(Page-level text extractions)
Start of Block
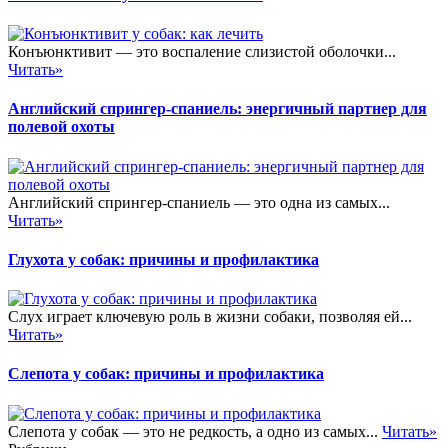
Конъюнктивит — это воспаление слизистой оболочки...
Читать»
Английский спрингер-спаниель: энергичный партнер для
полевой охоты
Английский спрингер-спаниель — это одна из самых...
Читать»
Глухота у собак: причины и профилактика
Слух играет ключевую роль в жизни собаки, позволяя ей...
Читать»
Слепота у собак: причины и профилактика
Слепота у собак — это не редкость, а одно из самых...
Читать»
End of Block
*REQUIRED WORK*.
This task calls for an exact reproduction of the lines that start at the one containing "Слух играет ключевую" and continue to the end of the entries above.

*ANSWER FOR THE TASK*.
Слух играет ключевую роль в жизни собаки, позволяя ей...
Читать»
Слепота у собак: причины и профилактика
Слепота у собак — это не редкость, а одно из самых...
Читать»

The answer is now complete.